[Region annotation entries]
+ + +
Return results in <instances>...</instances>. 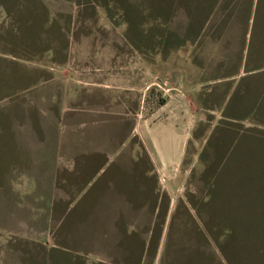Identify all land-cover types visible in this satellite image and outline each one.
<instances>
[{"label":"rangeland","instance_id":"1","mask_svg":"<svg viewBox=\"0 0 264 264\" xmlns=\"http://www.w3.org/2000/svg\"><path fill=\"white\" fill-rule=\"evenodd\" d=\"M72 115L112 120L118 137L123 125L133 129L127 143L140 160L147 145L158 149L150 192L169 200L153 227L155 264H216L218 241L238 246L244 264H264V143L256 137L242 150L244 138H231L240 119L264 131V0H0V185L24 164L7 128L49 136ZM116 160L93 168L83 154L60 168L58 181L75 179L78 196L59 221L76 237L60 247L4 243V226L17 225L0 200V247L21 252L3 259L77 264L104 248L113 255L115 230L105 227L113 216H87L85 206L94 196L145 193L138 168ZM42 162V196H50L52 153ZM136 237L128 230L122 248L134 249Z\"/></svg>","mask_w":264,"mask_h":264},{"label":"crops","instance_id":"2","mask_svg":"<svg viewBox=\"0 0 264 264\" xmlns=\"http://www.w3.org/2000/svg\"><path fill=\"white\" fill-rule=\"evenodd\" d=\"M82 117L83 115H72L70 119H66L67 121L65 123L62 122L61 128L49 135L52 136L50 145H48L47 140V137H49L48 134L46 132L42 134V130H34L31 128L17 129L15 127L7 128L8 139L12 138L14 145L20 147L24 152V156L22 157L24 164L22 167L15 166L8 171V183L1 184L0 190L6 192L8 195H17L16 192L19 189L23 196H0V200L7 202L9 207H11L12 213L10 217L17 225L4 226L7 232L3 234L2 239L4 243L12 238L20 240L25 242L22 244H27L30 249L37 250L44 249V245L48 246L50 243L53 247H60V241H63L65 238L68 241H72L71 238L74 240L76 237L74 235L75 232H71V228L59 229L61 225L59 221L63 215L65 204L68 203L71 206L78 197L74 196V192L77 189L75 188V179H73V182L66 183L58 181V173L62 170L60 168L65 166L72 168L74 165L76 166L77 157L82 158L83 154L90 155L93 168L99 167L101 163L106 164L117 158L115 164L118 166L124 164L129 168H138L141 182L140 186L136 187L143 188L145 193L140 194V196H130L128 193L126 196L122 191H118L115 196H94L92 199H89V201L92 200L93 205L90 207V203H88L89 206H85L87 216L93 210L97 209L104 212V214L109 212L113 216L105 227H112L115 230L114 240H111L110 249H117L112 255L108 251V248H104L107 249L104 256L99 253L95 257L96 260L92 259L90 262L82 260L77 262V264H95L96 261L102 264H144L145 256L147 257L149 255L151 249L156 248L155 253H152L153 260L151 263L155 264L159 241L155 246L157 235L154 234L153 227L156 224L159 210L161 211L160 207L166 204L168 207L169 200L168 196H159V194H156L155 187L154 191L150 192L154 181L152 178V174H155L153 171L154 167L159 166L157 165L159 163L156 158L158 149H156L154 144H150V148L147 145V151L144 150L145 154H143L144 156L142 155L143 158L140 160L139 155L141 152L137 149V146L133 143H127L131 134L134 133L133 129L130 130L123 125V133L118 137L115 133L110 132V128L115 123L112 120L98 117L96 119ZM240 120L241 125H237V127L233 126L232 128V143L233 141L237 143V138H239L237 136L244 138L245 142L241 146L243 147L242 150L247 149V145L251 141H254L256 137L264 143L263 129H259V131L252 130L253 120ZM91 140L94 143L90 144L89 141L91 142ZM78 142L81 144H78ZM48 151L52 153L54 158L53 165L48 168V174L51 175L50 186H52V191H50V196H42L48 188L47 182L44 180V173L42 172V158ZM149 153L153 154V158L150 157ZM246 161H251V157ZM150 172L151 176L149 177L148 173ZM65 178L62 180H65ZM32 184H35V190H32ZM36 193L41 196H37ZM134 197H138V199H134ZM161 199H165L166 202ZM102 201L105 204H100ZM127 212L130 213L126 214ZM128 216L130 217L128 218ZM128 230L129 232L137 234L136 244L130 245L134 249L130 250L124 247L122 248L121 244ZM0 233L3 232L0 230ZM131 239L133 240L134 237ZM218 245L219 256L218 260L216 259V264L245 263V261L241 260L242 257L238 246H234V244L224 245L220 241H218ZM6 252H12L17 256L21 253L19 247L5 249L4 244H1L0 264H10L3 259ZM76 253L79 254V252ZM14 260L12 259L10 261ZM11 264H21V262L18 263L15 261Z\"/></svg>","mask_w":264,"mask_h":264}]
</instances>
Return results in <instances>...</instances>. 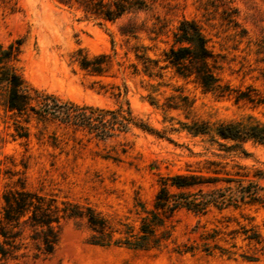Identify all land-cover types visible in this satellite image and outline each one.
<instances>
[{
	"label": "rangeland",
	"instance_id": "1",
	"mask_svg": "<svg viewBox=\"0 0 264 264\" xmlns=\"http://www.w3.org/2000/svg\"><path fill=\"white\" fill-rule=\"evenodd\" d=\"M146 1L147 9L108 20L86 17L56 0H0V43L22 40L16 64L27 82L79 103L115 107L127 100L136 115L164 134L132 127L102 142L59 128L54 147L32 134L13 138L0 90V210L5 193L27 190L35 194L34 201L91 208L107 223L100 234L84 216L62 218L52 253L34 255L29 244L26 254L0 258V264H264V205L256 203L211 208L204 214L184 208L170 215L158 212L161 224L149 238L150 246L113 243L140 233L142 218L151 216L161 176L199 168L206 158L264 168L260 144L248 141L243 144L247 154L227 155L208 135L192 136L181 128L192 120L213 126L246 113L264 121V0ZM183 17L200 23L210 38L219 82L231 88L250 86L261 101L218 97L193 75L181 76L170 65L160 76H148L132 52L124 53L143 44L148 55L163 63L162 51ZM132 26L134 34L121 33ZM79 46L110 54L108 72L91 76L71 63V52ZM131 62L138 71L133 72ZM124 85L126 93H112ZM252 231L260 242L244 238V232ZM241 253L256 259H244Z\"/></svg>",
	"mask_w": 264,
	"mask_h": 264
},
{
	"label": "trees",
	"instance_id": "2",
	"mask_svg": "<svg viewBox=\"0 0 264 264\" xmlns=\"http://www.w3.org/2000/svg\"><path fill=\"white\" fill-rule=\"evenodd\" d=\"M68 7L79 9L86 17L115 20L131 11L147 9L146 0H56ZM14 9V8H12ZM132 26L121 30L123 34H134ZM210 38L203 27L194 19L181 18L172 31L171 44L162 51V61L147 54L148 46H130L125 54L132 52L140 63L141 71L148 76L161 75L167 65L174 67L181 76L193 75L194 80L206 91L218 97H231L240 100L259 102L260 98L252 87L231 88L221 84L216 74L215 54L209 45ZM22 40L17 38L5 46L0 43V90L2 91V111L12 125L13 138L28 139L32 134L38 142L56 146L57 129H66L72 135L80 133L88 140L105 142L112 137L124 134L132 127L164 136L148 122L136 115L125 101L115 107H103L79 103L72 99L61 98L53 92L31 85L21 74L16 64ZM71 63L85 74L104 75L112 65L111 56L105 52L89 53L84 47L71 52ZM120 64V62H118ZM133 72L138 71L136 63L129 64ZM156 69V70H155ZM153 87V85H151ZM117 87L114 95L126 93ZM255 91V90H254ZM255 95V96H254ZM183 123V122H182ZM181 128L192 136H206L217 143L229 155L231 152L247 154L243 144L252 142L264 146V121L250 113L237 119L219 120L211 126L207 120H192ZM34 129V131H32ZM224 154V155H226ZM264 168L247 166L237 161L206 158L202 166L187 168L161 176L158 183L153 207L149 217H143L140 233L132 240L113 241L126 246L142 249L150 246L149 238L154 235L157 225L161 224L158 212L172 214L184 208L195 214H204L211 208H237L243 204L264 205ZM35 194L27 190L5 193L0 210V258H17L27 253L29 244L33 254L47 255L53 252L58 241V227L62 218L84 216L91 230L103 234L107 223L91 209L83 211L69 202H39ZM26 232V233H25ZM245 233L244 238L260 242L255 232ZM90 243L107 245L109 240H91ZM218 247V246H215ZM204 250L209 251L205 245ZM247 260L256 256L240 254Z\"/></svg>",
	"mask_w": 264,
	"mask_h": 264
}]
</instances>
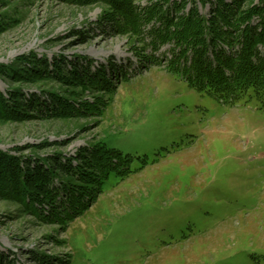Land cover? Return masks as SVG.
<instances>
[{
  "label": "rangeland",
  "instance_id": "rangeland-1",
  "mask_svg": "<svg viewBox=\"0 0 264 264\" xmlns=\"http://www.w3.org/2000/svg\"><path fill=\"white\" fill-rule=\"evenodd\" d=\"M102 10L0 0L1 65L22 71L29 67L18 62L22 56L49 66L59 58L63 65L88 60L114 87L112 94L76 88L71 97L79 103L102 95L109 102L101 116L0 122V149L70 157L105 140L130 167L112 170L92 205L63 227L0 200L4 263L264 264V103L223 101L139 60L134 38L103 29ZM14 88L44 98L43 90L69 94L53 79L0 74V90Z\"/></svg>",
  "mask_w": 264,
  "mask_h": 264
},
{
  "label": "trees",
  "instance_id": "trees-1",
  "mask_svg": "<svg viewBox=\"0 0 264 264\" xmlns=\"http://www.w3.org/2000/svg\"><path fill=\"white\" fill-rule=\"evenodd\" d=\"M59 1L99 5L104 30L134 38L139 60L162 65L190 88L223 101L254 97L264 103V0ZM163 46L167 50L161 52ZM17 60L29 67L20 71L0 64V74L18 82L53 79L67 86L69 94L43 90L44 98L25 95L18 88L0 90V122L101 116L109 101L99 95L91 102L78 103L71 98L77 96L75 89L114 92L111 75L99 68L91 71L88 60L85 66L77 58L69 65L59 58L50 66L41 57ZM123 76V82L128 81ZM13 149L15 153L0 149V200L20 205L45 224L61 227L92 205L112 170H130L128 156L105 140L70 157H25L17 154L18 147ZM0 264L11 261L4 263L0 253Z\"/></svg>",
  "mask_w": 264,
  "mask_h": 264
}]
</instances>
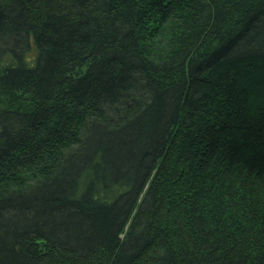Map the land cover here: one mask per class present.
<instances>
[{"label":"trees","instance_id":"1","mask_svg":"<svg viewBox=\"0 0 264 264\" xmlns=\"http://www.w3.org/2000/svg\"><path fill=\"white\" fill-rule=\"evenodd\" d=\"M0 264H264V0H0Z\"/></svg>","mask_w":264,"mask_h":264}]
</instances>
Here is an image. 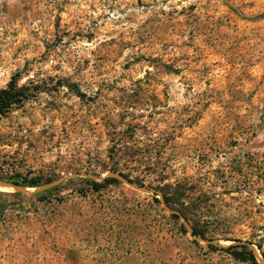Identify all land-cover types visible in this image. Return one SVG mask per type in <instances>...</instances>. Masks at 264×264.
<instances>
[{
  "label": "rangeland",
  "instance_id": "rangeland-1",
  "mask_svg": "<svg viewBox=\"0 0 264 264\" xmlns=\"http://www.w3.org/2000/svg\"><path fill=\"white\" fill-rule=\"evenodd\" d=\"M17 74L0 182L41 184L0 188V264H264V0H0Z\"/></svg>",
  "mask_w": 264,
  "mask_h": 264
},
{
  "label": "trees",
  "instance_id": "trees-1",
  "mask_svg": "<svg viewBox=\"0 0 264 264\" xmlns=\"http://www.w3.org/2000/svg\"><path fill=\"white\" fill-rule=\"evenodd\" d=\"M169 70H172L171 67H168ZM20 78L19 75H15L11 78L10 82L8 83L7 87L3 90L0 91V116H4L11 112L14 108H17L24 104L26 101L29 100L31 97L30 90L27 89L26 87L20 86L19 85ZM12 183H15L16 185L19 186H28L31 188L38 187L41 183L39 180H31L28 182L25 178L17 175L14 176V178L11 179ZM88 180V179H85ZM120 182L118 179L107 176L105 177L102 182H93V190L95 192L100 191L102 188L109 187L115 183ZM17 195V194H16ZM157 195H154V199L157 201ZM166 203L169 205L170 200L165 197ZM172 217L178 218V215L173 214ZM193 235H197L196 232L193 233ZM241 243V242H240ZM235 249H240V252H234V257L236 260L240 262H250L253 264H258L257 262V255L255 250L251 247V244L249 242H245L243 244H240L238 246H229L227 248V251L229 250H235ZM263 259H264V254H262Z\"/></svg>",
  "mask_w": 264,
  "mask_h": 264
},
{
  "label": "water",
  "instance_id": "water-1",
  "mask_svg": "<svg viewBox=\"0 0 264 264\" xmlns=\"http://www.w3.org/2000/svg\"><path fill=\"white\" fill-rule=\"evenodd\" d=\"M111 177H114L116 179H118L119 181L121 182H124L130 186H132V184L127 181L125 178H123L122 176L120 175H110ZM82 177H85V178H93V176H90L88 174H74V175H71V176H68V177H65V178H62L60 180H57L56 182H54L53 184H50L48 186H45L42 188V190H47V189H51L67 180H70V179H73V178H82ZM0 187H4V188H8V189H11L13 190L14 192H25V189L19 185H16L15 183H11V182H0ZM137 190H140L141 192H144V193H150L148 190L146 189H141V188H137ZM161 202L164 206V208L170 213V214H177L179 215V212L177 211H174L172 210L169 205L166 203L165 199L164 198H161ZM208 244H215L214 241H206ZM240 243V242H238Z\"/></svg>",
  "mask_w": 264,
  "mask_h": 264
},
{
  "label": "bare ground",
  "instance_id": "bare-ground-1",
  "mask_svg": "<svg viewBox=\"0 0 264 264\" xmlns=\"http://www.w3.org/2000/svg\"><path fill=\"white\" fill-rule=\"evenodd\" d=\"M2 188L3 190H7V191H10L11 189H8V188H4V187H0Z\"/></svg>",
  "mask_w": 264,
  "mask_h": 264
}]
</instances>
+ + +
§ What to produce
How many lines of the material above contain the string "bare"? Give only the number.

§ Response below
2